Distribuição de causas cardiovasculares na morte súbita em atletas com 35 anos de
idade ou menos:


Cardiomiopatia hipertrófica 36%

Anomalias da artéria coronária 17%

Hipertrofia idiopática do ventrículo esquerdo 8%
Miocardite 6%

Displasia arritmogênica do ventrículo direito 4%

Prolapso da válvula mitral 4%

Ponte miocárdica 3%

Doença da artéria coronária 3%

Estenose aórtica 3%

Canulopatias iônicas 3%

Cardiomiopatia dilatada 2%

Ruptura aórtica 2%

Sarcoidose 1%

Outras doenças congênitas do coração 2%

Outras 3%

Coração normal 3%


Comoção na quadra

 

Presenciei a morte na quadra na noite de 1º de maio de 2009. Estava no Ginásio Poliesportivo, em Santa Cruz, a registrar as impressões da derrota da Assaf para a ACBF por 6 a 3, pelo Estadual de futsal. Ouvi o xodó da torcida da Assaf, o pivô Rabicó, ex-seleção brasileira. Mesmo aos 39 anos, com a balança acima dos três dígitos, ele entrou, marcou seu gol e saiu a oferecer o coração para o público. Teve o nome gritado em uníssono.

Fiz a entrevista e virei de costas, enquanto o goleador seguiu a falar no microfone da Rádio Santa Cruz.

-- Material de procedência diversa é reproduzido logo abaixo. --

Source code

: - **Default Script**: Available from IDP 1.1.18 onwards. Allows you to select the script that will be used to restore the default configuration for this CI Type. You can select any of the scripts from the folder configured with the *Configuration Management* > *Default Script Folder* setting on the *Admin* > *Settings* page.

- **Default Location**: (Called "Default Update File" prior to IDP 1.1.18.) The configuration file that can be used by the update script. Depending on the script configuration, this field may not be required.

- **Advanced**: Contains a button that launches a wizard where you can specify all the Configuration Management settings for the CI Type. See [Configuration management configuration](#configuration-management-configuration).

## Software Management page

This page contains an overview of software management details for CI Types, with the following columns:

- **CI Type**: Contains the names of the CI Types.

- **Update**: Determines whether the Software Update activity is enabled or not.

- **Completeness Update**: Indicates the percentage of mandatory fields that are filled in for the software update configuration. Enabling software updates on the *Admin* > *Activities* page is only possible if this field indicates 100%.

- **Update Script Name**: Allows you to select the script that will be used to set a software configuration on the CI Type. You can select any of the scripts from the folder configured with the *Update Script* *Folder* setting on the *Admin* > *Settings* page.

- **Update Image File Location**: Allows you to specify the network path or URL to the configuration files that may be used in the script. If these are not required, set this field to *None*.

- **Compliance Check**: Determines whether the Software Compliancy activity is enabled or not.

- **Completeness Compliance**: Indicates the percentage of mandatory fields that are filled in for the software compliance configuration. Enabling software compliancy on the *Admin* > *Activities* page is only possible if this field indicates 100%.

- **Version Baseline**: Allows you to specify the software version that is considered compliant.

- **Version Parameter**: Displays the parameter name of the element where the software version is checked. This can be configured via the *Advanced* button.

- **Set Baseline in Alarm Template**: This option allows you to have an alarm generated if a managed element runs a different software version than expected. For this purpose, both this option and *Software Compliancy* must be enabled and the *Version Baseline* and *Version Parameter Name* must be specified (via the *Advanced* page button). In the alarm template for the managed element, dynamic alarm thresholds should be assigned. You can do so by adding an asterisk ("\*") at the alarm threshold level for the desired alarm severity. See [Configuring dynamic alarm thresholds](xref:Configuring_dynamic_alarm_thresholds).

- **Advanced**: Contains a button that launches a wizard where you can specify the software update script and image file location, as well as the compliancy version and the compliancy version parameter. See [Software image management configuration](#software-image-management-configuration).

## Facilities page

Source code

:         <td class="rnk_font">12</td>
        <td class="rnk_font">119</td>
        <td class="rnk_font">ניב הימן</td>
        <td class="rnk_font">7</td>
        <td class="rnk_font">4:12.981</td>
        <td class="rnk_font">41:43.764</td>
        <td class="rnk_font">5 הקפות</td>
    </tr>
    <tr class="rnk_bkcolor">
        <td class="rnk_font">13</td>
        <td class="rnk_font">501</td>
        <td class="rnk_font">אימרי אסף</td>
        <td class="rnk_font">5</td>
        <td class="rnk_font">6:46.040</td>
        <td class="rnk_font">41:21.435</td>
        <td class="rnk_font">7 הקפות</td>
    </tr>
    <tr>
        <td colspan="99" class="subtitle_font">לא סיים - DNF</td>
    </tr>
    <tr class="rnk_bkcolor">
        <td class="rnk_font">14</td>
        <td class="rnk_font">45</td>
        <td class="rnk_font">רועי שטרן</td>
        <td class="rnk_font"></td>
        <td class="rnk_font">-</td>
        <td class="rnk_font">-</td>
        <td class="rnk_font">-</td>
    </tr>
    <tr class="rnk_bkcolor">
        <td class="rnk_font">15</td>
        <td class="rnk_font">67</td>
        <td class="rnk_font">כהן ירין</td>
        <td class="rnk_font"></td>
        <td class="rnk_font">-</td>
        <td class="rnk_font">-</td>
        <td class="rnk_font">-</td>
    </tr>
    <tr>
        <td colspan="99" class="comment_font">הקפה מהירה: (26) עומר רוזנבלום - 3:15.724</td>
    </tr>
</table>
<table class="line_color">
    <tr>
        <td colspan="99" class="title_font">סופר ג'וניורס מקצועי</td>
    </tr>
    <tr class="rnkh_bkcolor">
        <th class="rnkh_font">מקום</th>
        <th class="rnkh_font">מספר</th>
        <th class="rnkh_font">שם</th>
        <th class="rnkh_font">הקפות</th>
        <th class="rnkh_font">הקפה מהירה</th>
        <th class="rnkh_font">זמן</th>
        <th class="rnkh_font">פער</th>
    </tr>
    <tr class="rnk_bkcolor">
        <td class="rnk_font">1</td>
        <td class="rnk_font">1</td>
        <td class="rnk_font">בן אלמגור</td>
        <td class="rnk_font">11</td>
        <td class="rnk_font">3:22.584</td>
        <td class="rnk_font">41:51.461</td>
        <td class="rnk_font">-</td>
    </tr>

– Rabicó, você recebeu a bola e marcou o seu. Esse é o Rabicó!

– É, com certeza, eu acho que....

Um estrondo silenciou o ginásio. Inclinei a cabeça para o lado e vi Rabicó deitado, tremendo. Sob olhares atônitos, o pivô tentou se levantar, ficou de quatro, mas voltou a tombar.

Uma ambulância veio e duas pessoas ergueram a maca com o corpo do jogador. Com o movimento, vi sua mão despencar, mole. Poucas horas depois, no Hospital Santa Cruz, os médicos confirmaram a morte de José Carvalho da Cunha Júnior, o Rabicó. Uma parada cardíaca tirou a vida do paraibano, artilheiro por Vasco, Atlético-MG e Barcelona.

Contei a história para Ricardo Munir Nahas, vice-presidente da Sociedade Brasileira de Medicina do Exercício e do Esporte. Nahas comentou que, pela idade, Rabicó estava exposto a problemas cardíacos, e que mantinha hábitos que aumentavam a propensão de infarto: fumava, bebia e brigava com a balança. Para o médico, envelhecer sendo um atleta de alto rendimento exige autoconhecimento. O corpo cobra tantos anos de esforço, em especial dos joelhos e tornozelos. O apetite segue voraz, acima da queima de calorias. E o psicológico fica abalado. É importante saber parar enquanto o corpo aguenta. Forçá-lo pode ter consequências trágicas, como naquele noite em Santa Cruz do Sul.